You stay more alert anyway, if you’re excuse for not doing cardio during matches is that you’ll get distracted. Please, tell me you don’t drift off at least once around the halfway mark. I found that it’s also perfect for Cup seasons where you know you’re going to be watching matches anyway. It’s the ideal way for those of us who hate gyms to have a fitness routine that actually works, and isn’t a load of bother.

 

Then you won’t feel like such rubbish when you watch Griezmann running about making amazing plays when you can barely get up off the settee without  huffing and puffing, three bags of crisps into the evening. You sad sod, get up and do something!

 

Again, Home Fitness Intel is the site to be, where you can find not just information on exercise bikes and treadmills — you’ll also find the best elliptical machine reviews!

How great footballers train

Another fitness inspiration post for you all today!

 

If you read this site regularly, you’ll probably have noticed I’ve been writing a lot about fitness and football recently. That’s because I’m on a bit of a workout bender myself, and I think it’s something that’s exciting to learn about even if you’re permanently consigned to being an amateur goalie like me.

 

Something that’s been really cool for me to read about is the kind of training younger players are doing these days, which is miles beyond what I was doing in 6th form. According to a Guardian piece I read the other day, one benchmark that’s set in Dutch football academies is that players should make contact with a ball at least 10,000 times a day. That’s insane! They work on endless repetitions of the same movement patterns, instead of just working out, which is what we used to do.
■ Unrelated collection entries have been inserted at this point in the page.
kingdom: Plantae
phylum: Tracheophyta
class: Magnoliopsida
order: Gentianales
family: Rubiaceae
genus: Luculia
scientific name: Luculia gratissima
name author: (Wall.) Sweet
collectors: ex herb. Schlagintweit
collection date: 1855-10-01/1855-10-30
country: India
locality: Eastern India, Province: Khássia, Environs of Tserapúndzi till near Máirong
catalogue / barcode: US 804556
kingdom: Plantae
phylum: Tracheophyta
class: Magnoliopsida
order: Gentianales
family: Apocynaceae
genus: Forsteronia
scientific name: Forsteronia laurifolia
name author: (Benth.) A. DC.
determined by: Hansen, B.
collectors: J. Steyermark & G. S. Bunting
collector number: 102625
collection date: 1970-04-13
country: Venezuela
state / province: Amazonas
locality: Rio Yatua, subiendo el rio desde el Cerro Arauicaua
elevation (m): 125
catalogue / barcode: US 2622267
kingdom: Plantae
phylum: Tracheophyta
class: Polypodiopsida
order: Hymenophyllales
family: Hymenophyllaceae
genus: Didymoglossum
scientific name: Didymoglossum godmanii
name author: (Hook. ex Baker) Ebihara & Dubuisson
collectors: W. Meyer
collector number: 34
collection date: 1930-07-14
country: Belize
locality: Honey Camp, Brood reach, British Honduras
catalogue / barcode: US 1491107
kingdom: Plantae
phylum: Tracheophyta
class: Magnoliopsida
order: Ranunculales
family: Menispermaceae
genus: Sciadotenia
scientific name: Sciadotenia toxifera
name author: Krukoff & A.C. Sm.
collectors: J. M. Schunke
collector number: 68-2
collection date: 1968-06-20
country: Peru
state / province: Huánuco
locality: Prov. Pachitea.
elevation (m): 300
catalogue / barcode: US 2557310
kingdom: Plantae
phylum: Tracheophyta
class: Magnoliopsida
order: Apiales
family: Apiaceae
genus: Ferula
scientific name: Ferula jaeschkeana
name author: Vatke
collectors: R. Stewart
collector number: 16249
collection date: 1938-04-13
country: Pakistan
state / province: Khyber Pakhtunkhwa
It definitely makes sense that these new training techniques make better players. I think a lot of us went through until college working as hard as anyone else but without the coordination or finesse that you actually needed to be good at the game. A lot of people who study things like different training techniques between England and Europe say that it’s probably conservative to get to 10,000 contacts a day, and that the way we plan our practices and training sessions around coaching isn’t really the point. It’s all about repetition, so it doesn’t really matter if a coach is there at all, since muscle memory is all internal. The great players are great because they have muscle memory that’s so fast that it’s the same thing to make a pass as it is to shift slightly to one side to avoid bumping shoulders on the tube. It’s all second nature to them.

 

Anyway, I know me and most of you are all past the days when we’re going to make 10,000 contacts in a day. But, I’m taking it as a point of inspiration this week, because I think it makes sense that if you do the same thing enough times, it becomes body memory. One writer who was talking about this was Malcolm Gladwell, who was saying that football as a skill requires a bare minimum of 10,000 practice hours to learn. It’s no wonder that less and less of us are making the League these days.

 

Point is, I’ve decided to be inspired by the 10K number, and try to get to 10,000 calories burned a week. I’ve got a long way to go, but I like ambitious goals. I encourage you all to join me on your treadmill or out on the streets running. You don’t have to go too crazy, though. The key to any fitness routine is consistency, according to researchers. They actually day that training multiple times a day can be unhelpful in certain cases. If you’re going to try and do more than one thing in a day, make sure they’re very different activities, like running and yoga, and things with different goals, like strength vs. flexibility.